**WORK ORDER:** Please repeat the records word for word and skip the pictures.

(Transcribed page contents)

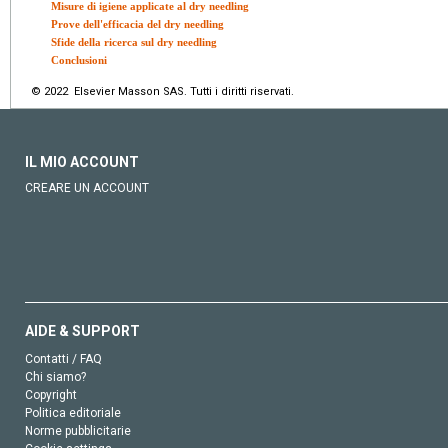
Misure di igiene applicate al dry needling
Prove dell'efficacia del dry needling
Sfide della ricerca sul dry needling
Conclusioni
© 2022 Elsevier Masson SAS. Tutti i diritti riservati.
IL MIO ACCOUNT
CREARE UN ACCOUNT
AIDE & SUPPORT
Contatti / FAQ
Chi siamo?
Copyright
Politica editoriale
Norme pubblicitarie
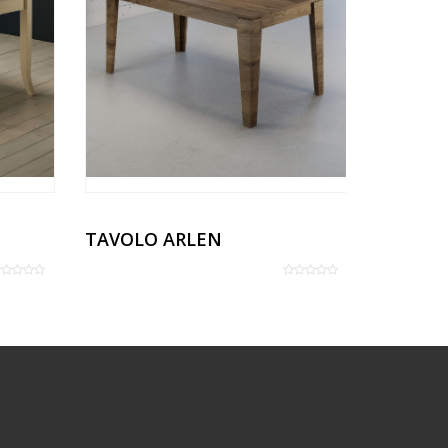
TAVOLO ARLEN
TAVOLO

**WORKED SOLUTION:**
Misure di igiene applicate al dry needling
Prove dell'efficacia del dry needling
Sfide della ricerca sul dry needling
Conclusioni
© 2022 Elsevier Masson SAS. Tutti i diritti riservati.
IL MIO ACCOUNT
CREARE UN ACCOUNT
AIDE & SUPPORT
Contatti / FAQ
Chi siamo?
Copyright
Politica editoriale
Norme pubblicitarie
TAVOLO ARLEN
TAVOLO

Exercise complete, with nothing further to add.